"We were surprised that the children had developed vascular abnormalities at such a young age and by how readily these could be reversed with simple lifestyle measures," says Kam S. Woo, M.D., chair and professor of medicine and therapeutics and a consultant cardiologist at The Chinese University of Hong Kong.
The researchers studied 54 boys and 28 girls, average age 9.9 years. Based on body mass index (BMI), 28 were deemed overweight and 54 were obese.
The study did not include children with a family history of early heart disease, but the youngsters already showed signs of early atherosclerosis. Using ultrasound, the researchers measured the ability of the brachial artery in the arm to expand in response to increased blood flow. This response is called endothelium-dependent dilation, and is a measure of an artery's reactivity.

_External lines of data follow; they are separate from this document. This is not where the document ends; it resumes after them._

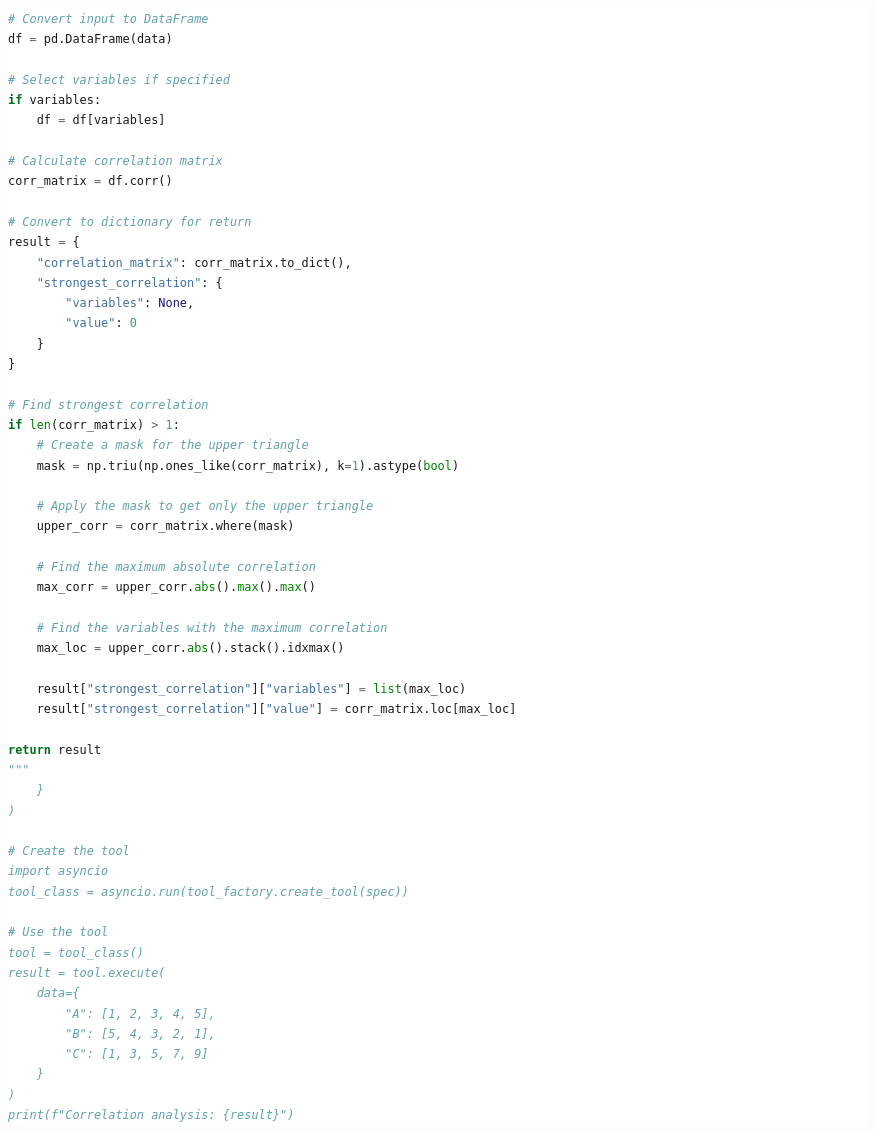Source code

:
 ```python
# Convert input to DataFrame
df = pd.DataFrame(data)

# Select variables if specified
if variables:
    df = df[variables]

# Calculate correlation matrix
corr_matrix = df.corr()

# Convert to dictionary for return
result = {
    "correlation_matrix": corr_matrix.to_dict(),
    "strongest_correlation": {
        "variables": None,
        "value": 0
    }
}

# Find strongest correlation
if len(corr_matrix) > 1:
    # Create a mask for the upper triangle
    mask = np.triu(np.ones_like(corr_matrix), k=1).astype(bool)

    # Apply the mask to get only the upper triangle
    upper_corr = corr_matrix.where(mask)

    # Find the maximum absolute correlation
    max_corr = upper_corr.abs().max().max()

    # Find the variables with the maximum correlation
    max_loc = upper_corr.abs().stack().idxmax()

    result["strongest_correlation"]["variables"] = list(max_loc)
    result["strongest_correlation"]["value"] = corr_matrix.loc[max_loc]

return result
"""
    }
)

# Create the tool
import asyncio
tool_class = asyncio.run(tool_factory.create_tool(spec))

# Use the tool
tool = tool_class()
result = tool.execute(
    data={
        "A": [1, 2, 3, 4, 5],
        "B": [5, 4, 3, 2, 1],
        "C": [1, 3, 5, 7, 9]
    }
)
print(f"Correlation analysis: {result}")
```
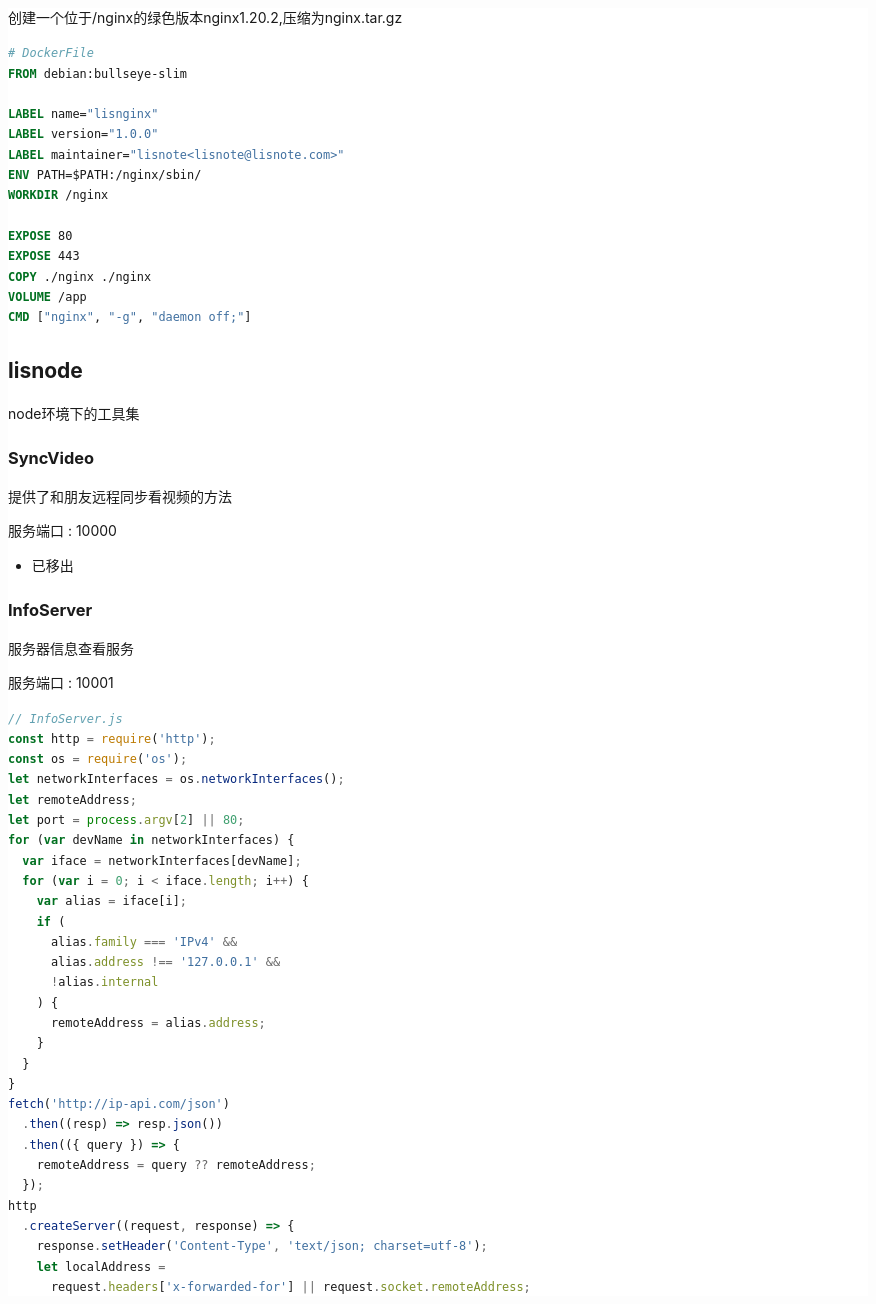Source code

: 创建一个位于/nginx的绿色版本nginx1.20.2,压缩为nginx.tar.gz

```dockerfile
# DockerFile
FROM debian:bullseye-slim

LABEL name="lisnginx"
LABEL version="1.0.0"
LABEL maintainer="lisnote<lisnote@lisnote.com>"
ENV PATH=$PATH:/nginx/sbin/
WORKDIR /nginx

EXPOSE 80
EXPOSE 443
COPY ./nginx ./nginx
VOLUME /app
CMD ["nginx", "-g", "daemon off;"]
```

## lisnode

node环境下的工具集

### SyncVideo

提供了和朋友远程同步看视频的方法

服务端口 : 10000

* 已移出

### InfoServer

服务器信息查看服务

服务端口 : 10001

```javascript
// InfoServer.js
const http = require('http');
const os = require('os');
let networkInterfaces = os.networkInterfaces();
let remoteAddress;
let port = process.argv[2] || 80;
for (var devName in networkInterfaces) {
  var iface = networkInterfaces[devName];
  for (var i = 0; i < iface.length; i++) {
    var alias = iface[i];
    if (
      alias.family === 'IPv4' &&
      alias.address !== '127.0.0.1' &&
      !alias.internal
    ) {
      remoteAddress = alias.address;
    }
  }
}
fetch('http://ip-api.com/json')
  .then((resp) => resp.json())
  .then(({ query }) => {
    remoteAddress = query ?? remoteAddress;
  });
http
  .createServer((request, response) => {
    response.setHeader('Content-Type', 'text/json; charset=utf-8');
    let localAddress =
      request.headers['x-forwarded-for'] || request.socket.remoteAddress;
```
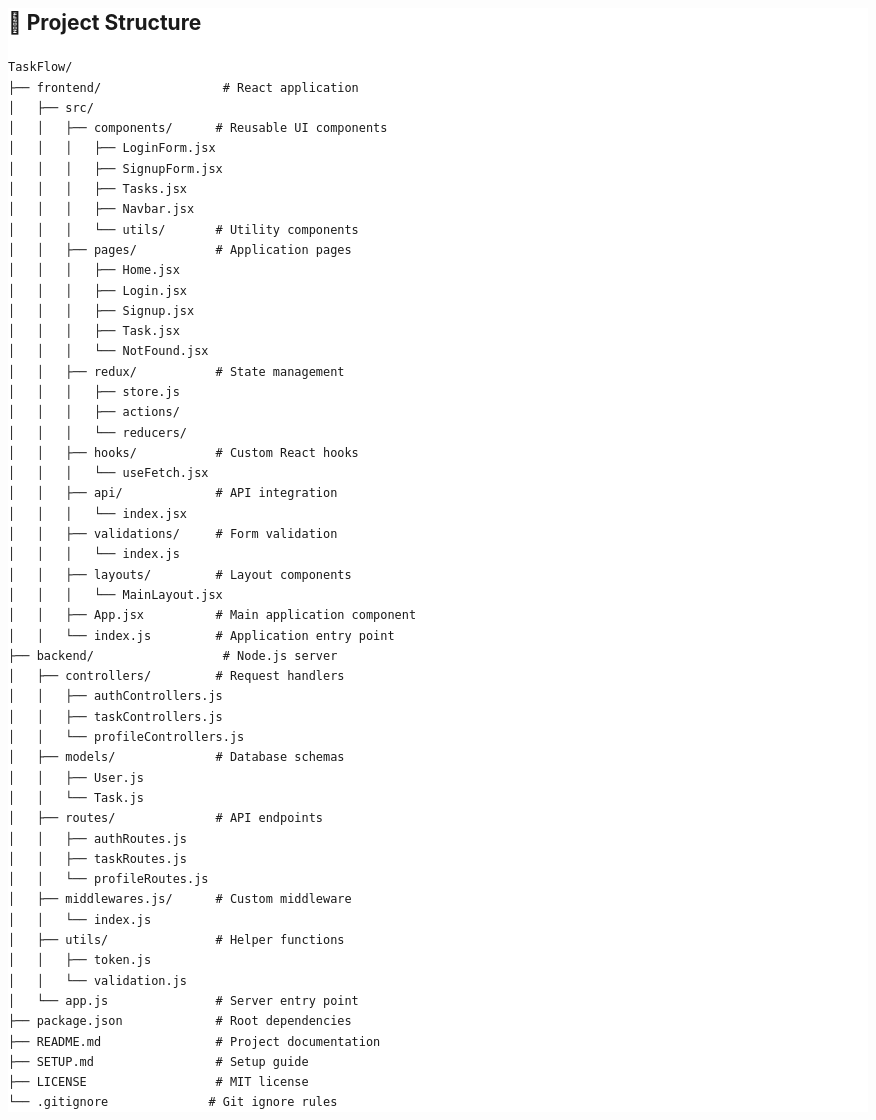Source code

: ## 📁 Project Structure

```
TaskFlow/
├── frontend/                 # React application
│   ├── src/
│   │   ├── components/      # Reusable UI components
│   │   │   ├── LoginForm.jsx
│   │   │   ├── SignupForm.jsx
│   │   │   ├── Tasks.jsx
│   │   │   ├── Navbar.jsx
│   │   │   └── utils/       # Utility components
│   │   ├── pages/           # Application pages
│   │   │   ├── Home.jsx
│   │   │   ├── Login.jsx
│   │   │   ├── Signup.jsx
│   │   │   ├── Task.jsx
│   │   │   └── NotFound.jsx
│   │   ├── redux/           # State management
│   │   │   ├── store.js
│   │   │   ├── actions/
│   │   │   └── reducers/
│   │   ├── hooks/           # Custom React hooks
│   │   │   └── useFetch.jsx
│   │   ├── api/             # API integration
│   │   │   └── index.jsx
│   │   ├── validations/     # Form validation
│   │   │   └── index.js
│   │   ├── layouts/         # Layout components
│   │   │   └── MainLayout.jsx
│   │   ├── App.jsx          # Main application component
│   │   └── index.js         # Application entry point
├── backend/                  # Node.js server
│   ├── controllers/         # Request handlers
│   │   ├── authControllers.js
│   │   ├── taskControllers.js
│   │   └── profileControllers.js
│   ├── models/              # Database schemas
│   │   ├── User.js
│   │   └── Task.js
│   ├── routes/              # API endpoints
│   │   ├── authRoutes.js
│   │   ├── taskRoutes.js
│   │   └── profileRoutes.js
│   ├── middlewares.js/      # Custom middleware
│   │   └── index.js
│   ├── utils/               # Helper functions
│   │   ├── token.js
│   │   └── validation.js
│   └── app.js               # Server entry point
├── package.json             # Root dependencies
├── README.md                # Project documentation
├── SETUP.md                 # Setup guide
├── LICENSE                  # MIT license
└── .gitignore              # Git ignore rules
```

A less-reactive artery is a sign of vascular damage and an early feature of atherosclerosis, the disease process that underlies heart disease and stroke. The researchers also used ultrasound to measure the thickness of inner layers in the wall of the carotid arteries, which are in the neck and supply blood to the brain. This measure is a well-established, noninvasive way to assess plaque build-up in the arteries and monitor its progression.
The children hadn't entered puberty, but their vascular test results "matched those of a 45-year-old adult who had been smoking for more than 10 years," Woo said. "Compared to normal-weight children, by adulthood they are three to five times more likely to suffer a heart attack or stroke before age 65."